What people can expect from [my set] at True Colors is [this song] that consciously reminds people that the skin and bones and your flesh are things you cannot change. That is an identity that you have to, unfortunately, just be a part of. But what you do with it? That is something that you can take control of. This song is a gentle, nice reminder to love yourself.
[There are times] when you look at yourself in the mirror and you know that's you, but you don't want that to be you. It's either "Yeah, I look okay, but [on the] inside, I don't feel like this is who I am" or "I'm okay internally but when I look into the mirror, I kind of forget who I am". Either way, you just have to love yourself a little bit more because I feel like we do have the capacity. That's the moment when I realised that (the song) had to be a response to 'Vanilla' because I do have the capacity to give love to my people. [Having] empathy to pay attention, to give [them] my time and moment, and just being gentle. Being gentle with you, my colleagues, my closest friend, my family members, or my cousin.
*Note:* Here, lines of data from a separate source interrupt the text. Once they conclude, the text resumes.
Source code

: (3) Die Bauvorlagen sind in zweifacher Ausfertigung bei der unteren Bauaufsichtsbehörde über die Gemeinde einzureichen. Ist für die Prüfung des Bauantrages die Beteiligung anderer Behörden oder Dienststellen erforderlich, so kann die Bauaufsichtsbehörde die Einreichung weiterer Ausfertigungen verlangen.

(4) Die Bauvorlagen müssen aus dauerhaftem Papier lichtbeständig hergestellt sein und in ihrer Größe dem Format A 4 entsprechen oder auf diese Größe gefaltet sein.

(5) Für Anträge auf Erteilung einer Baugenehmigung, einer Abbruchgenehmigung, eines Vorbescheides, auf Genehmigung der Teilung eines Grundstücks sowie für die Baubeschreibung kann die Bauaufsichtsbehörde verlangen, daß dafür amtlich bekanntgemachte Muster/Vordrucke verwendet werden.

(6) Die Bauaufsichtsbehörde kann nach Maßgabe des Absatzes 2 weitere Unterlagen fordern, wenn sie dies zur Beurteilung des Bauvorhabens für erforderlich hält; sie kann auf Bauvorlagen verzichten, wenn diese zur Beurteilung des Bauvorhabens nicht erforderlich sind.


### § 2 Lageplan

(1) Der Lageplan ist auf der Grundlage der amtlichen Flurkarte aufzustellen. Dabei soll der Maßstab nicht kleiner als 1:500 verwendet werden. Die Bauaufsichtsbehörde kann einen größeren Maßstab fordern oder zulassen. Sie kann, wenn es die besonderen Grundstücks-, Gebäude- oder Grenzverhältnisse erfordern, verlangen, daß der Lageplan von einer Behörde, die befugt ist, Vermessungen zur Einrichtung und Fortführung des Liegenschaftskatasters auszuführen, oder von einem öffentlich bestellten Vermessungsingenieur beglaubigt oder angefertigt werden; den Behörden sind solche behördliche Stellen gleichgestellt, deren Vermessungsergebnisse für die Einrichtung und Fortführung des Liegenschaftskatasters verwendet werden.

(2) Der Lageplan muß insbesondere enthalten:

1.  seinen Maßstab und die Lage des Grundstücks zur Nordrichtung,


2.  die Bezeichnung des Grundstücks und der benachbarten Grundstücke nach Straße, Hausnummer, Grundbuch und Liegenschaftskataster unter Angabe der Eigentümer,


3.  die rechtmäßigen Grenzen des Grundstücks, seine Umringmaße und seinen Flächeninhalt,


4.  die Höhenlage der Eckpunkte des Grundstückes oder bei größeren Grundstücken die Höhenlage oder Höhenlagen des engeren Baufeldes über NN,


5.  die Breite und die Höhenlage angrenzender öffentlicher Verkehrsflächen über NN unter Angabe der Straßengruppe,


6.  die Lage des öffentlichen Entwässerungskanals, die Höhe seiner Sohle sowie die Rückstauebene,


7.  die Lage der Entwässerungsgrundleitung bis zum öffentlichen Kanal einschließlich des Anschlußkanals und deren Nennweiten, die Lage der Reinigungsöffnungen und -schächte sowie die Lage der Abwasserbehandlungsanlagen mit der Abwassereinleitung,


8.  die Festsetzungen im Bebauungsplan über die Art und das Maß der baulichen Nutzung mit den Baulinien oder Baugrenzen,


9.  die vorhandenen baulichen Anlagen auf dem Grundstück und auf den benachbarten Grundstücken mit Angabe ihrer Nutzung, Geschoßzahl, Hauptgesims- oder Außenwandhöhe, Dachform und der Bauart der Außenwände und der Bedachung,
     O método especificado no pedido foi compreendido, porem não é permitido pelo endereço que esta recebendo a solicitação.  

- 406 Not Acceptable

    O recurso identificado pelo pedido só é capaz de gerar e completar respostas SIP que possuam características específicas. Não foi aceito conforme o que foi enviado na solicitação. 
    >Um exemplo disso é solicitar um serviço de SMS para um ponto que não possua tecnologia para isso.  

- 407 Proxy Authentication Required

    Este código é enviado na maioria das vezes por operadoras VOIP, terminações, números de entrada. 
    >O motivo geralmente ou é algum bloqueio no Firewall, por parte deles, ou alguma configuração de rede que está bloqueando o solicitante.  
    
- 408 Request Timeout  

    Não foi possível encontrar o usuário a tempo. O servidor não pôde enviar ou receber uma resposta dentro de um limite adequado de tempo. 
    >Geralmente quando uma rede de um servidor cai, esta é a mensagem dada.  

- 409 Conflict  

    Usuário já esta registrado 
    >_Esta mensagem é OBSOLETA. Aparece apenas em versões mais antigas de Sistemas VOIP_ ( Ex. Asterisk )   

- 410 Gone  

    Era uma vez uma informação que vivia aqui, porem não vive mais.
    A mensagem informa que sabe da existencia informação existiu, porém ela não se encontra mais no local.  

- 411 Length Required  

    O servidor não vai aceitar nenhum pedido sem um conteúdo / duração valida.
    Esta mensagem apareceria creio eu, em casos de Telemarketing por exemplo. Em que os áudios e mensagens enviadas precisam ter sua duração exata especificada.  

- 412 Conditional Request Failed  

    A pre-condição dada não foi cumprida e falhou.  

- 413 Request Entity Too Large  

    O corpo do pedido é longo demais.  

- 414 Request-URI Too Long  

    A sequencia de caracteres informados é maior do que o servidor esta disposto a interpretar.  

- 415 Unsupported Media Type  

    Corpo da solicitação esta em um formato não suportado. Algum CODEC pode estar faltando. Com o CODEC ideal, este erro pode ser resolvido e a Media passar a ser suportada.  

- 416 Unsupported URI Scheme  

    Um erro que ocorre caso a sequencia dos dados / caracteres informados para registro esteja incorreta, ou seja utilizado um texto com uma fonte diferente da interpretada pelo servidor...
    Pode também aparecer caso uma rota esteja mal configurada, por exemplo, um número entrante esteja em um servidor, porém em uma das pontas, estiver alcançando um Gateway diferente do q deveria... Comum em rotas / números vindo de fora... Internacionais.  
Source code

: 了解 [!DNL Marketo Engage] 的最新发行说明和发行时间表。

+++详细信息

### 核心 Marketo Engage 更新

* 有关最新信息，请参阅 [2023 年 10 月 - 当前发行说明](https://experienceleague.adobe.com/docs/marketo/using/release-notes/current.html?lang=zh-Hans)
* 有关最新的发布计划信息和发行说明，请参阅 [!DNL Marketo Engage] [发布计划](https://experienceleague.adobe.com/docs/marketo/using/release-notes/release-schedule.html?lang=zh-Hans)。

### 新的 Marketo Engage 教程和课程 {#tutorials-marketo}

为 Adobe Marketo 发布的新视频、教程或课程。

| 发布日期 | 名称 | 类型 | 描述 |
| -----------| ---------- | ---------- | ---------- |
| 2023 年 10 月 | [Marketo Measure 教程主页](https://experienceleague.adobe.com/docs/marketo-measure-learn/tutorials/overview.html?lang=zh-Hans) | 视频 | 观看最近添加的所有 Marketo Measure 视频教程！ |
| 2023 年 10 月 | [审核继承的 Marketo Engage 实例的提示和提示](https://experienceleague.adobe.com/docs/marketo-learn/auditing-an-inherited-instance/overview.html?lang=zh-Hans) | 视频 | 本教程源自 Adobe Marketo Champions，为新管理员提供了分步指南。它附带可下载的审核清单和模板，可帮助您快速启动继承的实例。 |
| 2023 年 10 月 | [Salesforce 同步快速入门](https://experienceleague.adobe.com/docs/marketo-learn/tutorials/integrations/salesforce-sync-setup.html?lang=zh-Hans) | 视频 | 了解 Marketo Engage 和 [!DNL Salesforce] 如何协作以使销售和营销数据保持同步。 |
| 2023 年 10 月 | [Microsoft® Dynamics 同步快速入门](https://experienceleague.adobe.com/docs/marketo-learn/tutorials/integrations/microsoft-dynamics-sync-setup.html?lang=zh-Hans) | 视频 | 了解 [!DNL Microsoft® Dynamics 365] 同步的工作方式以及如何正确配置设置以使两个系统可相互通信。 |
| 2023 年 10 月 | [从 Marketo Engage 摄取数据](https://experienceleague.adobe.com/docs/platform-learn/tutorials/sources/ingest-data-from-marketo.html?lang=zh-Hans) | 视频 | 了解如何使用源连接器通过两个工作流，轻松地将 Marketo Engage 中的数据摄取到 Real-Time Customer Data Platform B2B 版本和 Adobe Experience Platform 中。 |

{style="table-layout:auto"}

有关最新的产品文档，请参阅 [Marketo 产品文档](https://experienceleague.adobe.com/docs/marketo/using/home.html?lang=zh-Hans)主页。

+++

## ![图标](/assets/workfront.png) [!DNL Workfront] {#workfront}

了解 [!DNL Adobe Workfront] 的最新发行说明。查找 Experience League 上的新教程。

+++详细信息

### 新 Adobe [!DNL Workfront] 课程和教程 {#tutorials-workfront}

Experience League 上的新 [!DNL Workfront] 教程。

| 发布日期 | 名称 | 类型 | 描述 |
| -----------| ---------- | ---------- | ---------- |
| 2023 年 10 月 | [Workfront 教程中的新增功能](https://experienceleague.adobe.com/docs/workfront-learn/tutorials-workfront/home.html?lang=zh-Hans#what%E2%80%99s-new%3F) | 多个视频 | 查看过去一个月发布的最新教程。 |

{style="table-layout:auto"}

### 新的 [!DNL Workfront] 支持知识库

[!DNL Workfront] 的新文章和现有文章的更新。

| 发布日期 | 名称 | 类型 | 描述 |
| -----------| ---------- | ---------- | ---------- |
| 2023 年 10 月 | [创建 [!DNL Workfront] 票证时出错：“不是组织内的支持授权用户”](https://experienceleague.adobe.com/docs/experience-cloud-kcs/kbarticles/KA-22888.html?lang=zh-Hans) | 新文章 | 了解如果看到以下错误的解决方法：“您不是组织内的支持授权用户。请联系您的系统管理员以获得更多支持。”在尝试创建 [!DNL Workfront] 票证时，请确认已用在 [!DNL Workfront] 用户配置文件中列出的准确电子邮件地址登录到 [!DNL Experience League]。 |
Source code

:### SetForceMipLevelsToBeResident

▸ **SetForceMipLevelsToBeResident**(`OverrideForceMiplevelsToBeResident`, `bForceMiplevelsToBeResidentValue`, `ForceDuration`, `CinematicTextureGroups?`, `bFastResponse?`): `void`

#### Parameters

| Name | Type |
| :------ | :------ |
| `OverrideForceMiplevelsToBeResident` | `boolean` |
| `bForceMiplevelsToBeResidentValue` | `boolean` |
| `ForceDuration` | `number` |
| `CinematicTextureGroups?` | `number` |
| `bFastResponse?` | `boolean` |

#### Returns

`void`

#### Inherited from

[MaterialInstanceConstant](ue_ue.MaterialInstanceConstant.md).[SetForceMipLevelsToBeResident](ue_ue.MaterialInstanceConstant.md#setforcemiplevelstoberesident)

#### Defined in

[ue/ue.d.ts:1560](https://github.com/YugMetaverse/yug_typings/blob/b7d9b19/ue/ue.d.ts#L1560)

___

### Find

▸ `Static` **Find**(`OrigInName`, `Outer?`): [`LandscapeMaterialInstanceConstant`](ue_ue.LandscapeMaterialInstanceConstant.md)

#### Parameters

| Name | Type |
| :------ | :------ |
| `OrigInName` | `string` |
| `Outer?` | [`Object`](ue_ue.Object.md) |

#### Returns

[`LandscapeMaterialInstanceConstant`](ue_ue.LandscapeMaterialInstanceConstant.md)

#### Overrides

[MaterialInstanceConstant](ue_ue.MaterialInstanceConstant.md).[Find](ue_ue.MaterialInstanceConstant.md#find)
[However,] I've never been gentle to and had enough compassion for myself. I'm my worst critic. Before anyone slammed the door on me, I'd [already] done it to myself. [The lesson that people should take away from this song is this:] Take a moment to just love yourself a little bit more. We give our love too easily when it comes to other people and then [when you] go back home, you are the worst person ever to yourself.
Credit: Wheelsmith, Facebook
"Be truthful with your message. Be truthful with your identity [and] your artist persona, [and] be genuine with what you say."
Finally, do you have any words of advice for aspiring artists who are facing challenges similar to the ones you have had to contend with?
Be truthful with your message. Be truthful with your identity [and] your artist persona, [and] be genuine with what you say. Be kind... [and] just be gentle. Be a little bit gentle with what you expect because when you do these kinds of things — especially in this day and age when Spotify is run by numbers, statistics, and facts — you tend to expect things and that will bring you down. That shouldn't be the case at all. I think my message is just to be kind, truthful, [and] genuine. And, you know, let it be.
For years, I've been trying to figure out who Wheelsmith should be. Should [he] be somebody like A$AP Rocky? Do I want to be like Drake? Do I want to be like somebody a bit more rappity like Nas, or [someone like] J. Cole or Kendrick [Lamar]. But I feel like that's not the way, so just represent yourself.
This interview has been edited for clarity and brevity.